Völkerrecht unter Beschuss der Türkei
Nach den türkischen Luftangriffen am Mittwoch und Donnerstag auf eine zivile Friedenswache an der Tişrîn-Talsperre in Nordsyrien ist die Zahl der Todesopfer auf fünf gestiegen. Darüber hinaus wurden 40 Menschen zum Teil schwer verletzt, sagte die Ko-Vorsitzende des Gesundheitsausschusses im Kanton Firat, Ezîze Îbrahîm, am Abend zu Journalist:innen. Sie rechne mit weiteren Todesopfern, da der Zustand einiger Verwundeter äußerst kritisch sei. „Weil die Türkei auch unsere Ambulanzen bombardiert, konnten die Schwerverletzten bisher nicht ins Krankenhaus evakuiert werden“, so Îbrahîm. Zuvor hatten die Autonomiebehörden von vier Toten und 29 Verletzten gesprochen.
Ezîze Îbrahîm sagte weiter, dass die Türkei und deren Proxytruppe „Syrische Nationalarmee“ (SNA) wiederholt schwere Menschrechtsverletzungen und mutmaßliche Kriegsverbrechen in der DAANES verübten, es jedoch von Seiten der internationalen Staatengemeinschaft keine Reaktion gebe. Es sei enttäuschend, dass die Welt dabei versage, auf Aufrufe nach einem Eingreifen gegen die ungerechtfertigte Gewalt zu reagieren.
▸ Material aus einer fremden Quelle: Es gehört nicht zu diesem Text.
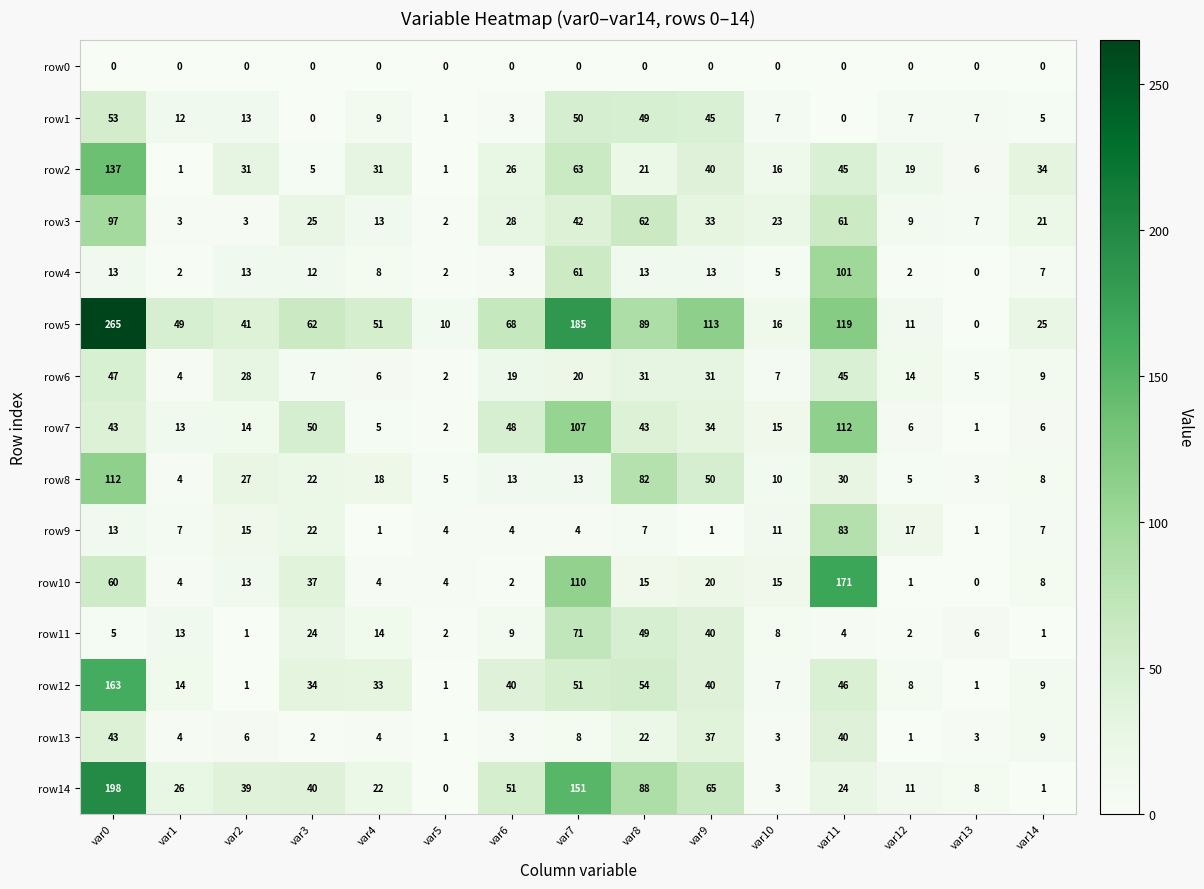

At which label does row3 reach its minimum?

var5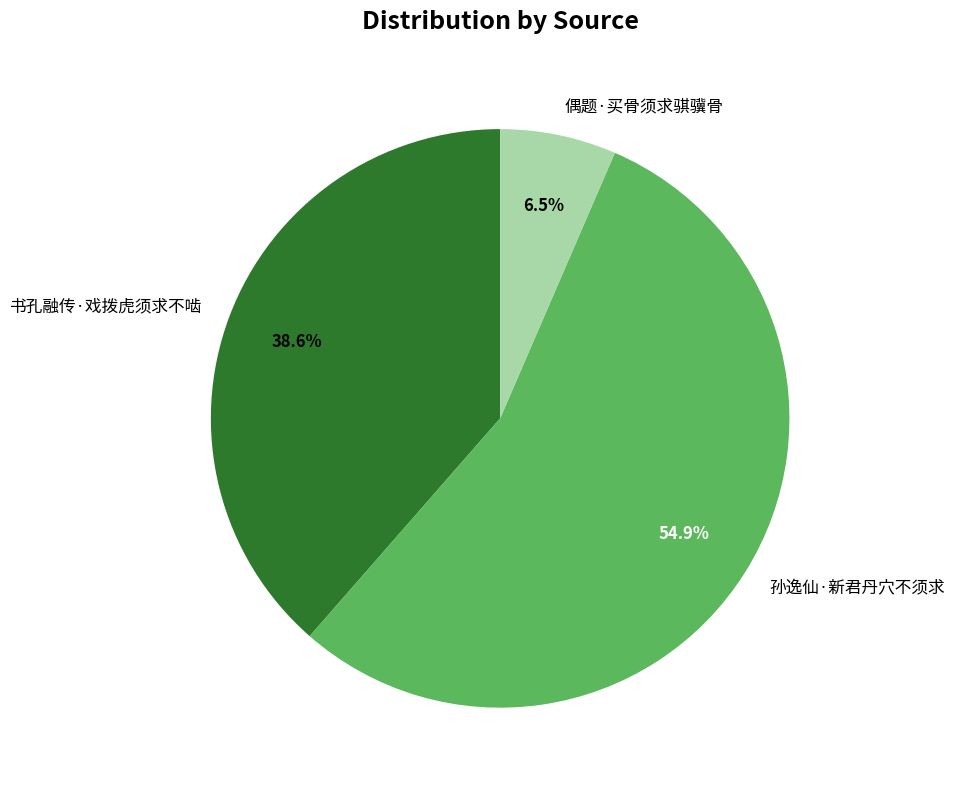

How much of the chart is everything except 书孔融传·戏拨虎须求不啮?

61.4%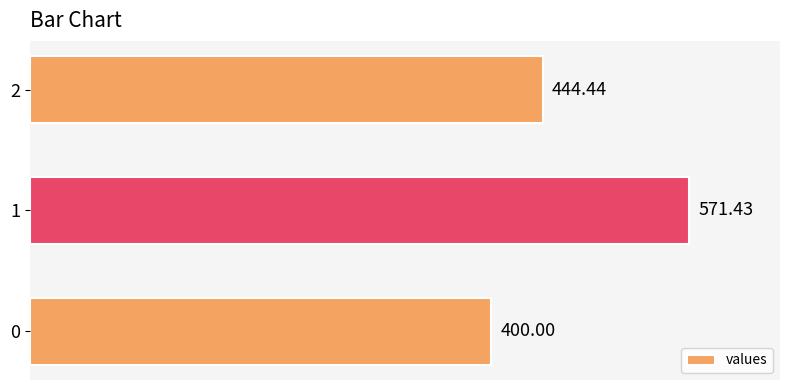

At which category does the chart reach its peak across all series?

1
Gerade die Bombardierungen des Tişrîn-Damms sowie der Ambulanzen und Autos von Teilnehmenden der Mahnwache auf dem Gelände der Energieanlage würden eindeutige Hinweise darauf liefern, dass die Türkei „genozidale Absichten“ bei ihrem Vorgehen gegen die Region habe.
Krankenhäuser, medizinisches Personal und Ambulanzen stehen nach Artikel 18 der Genfer Konvention unter einem besonderen Schutz und dürfen „unter keinen Umständen das Ziel von Angriffen bilden“. Sie sollen jederzeit von den an einem bewaffneten Konflikt beteiligten Parteien geschont und jederzeit geschützt werden. Ein vorsätzlicher Angriff auf Kliniken, Krankenwagen oder medizinische Einheiten stellt gemäß Artikel 8 des Römischen Statuts ein Kriegsverbrechen dar. Die Türkei ignoriert das Völkerrecht jedoch zur Durchsetzung eigener Interessen – der Zerschlagung der DAANES und Besetzung der Region. „Dies kann aber nicht rechtfertigen, Ambulanzen und medizinischem Personal ihren völkerrechtlichen Schutzstatus zu entziehen“, betonte Îbrahîm.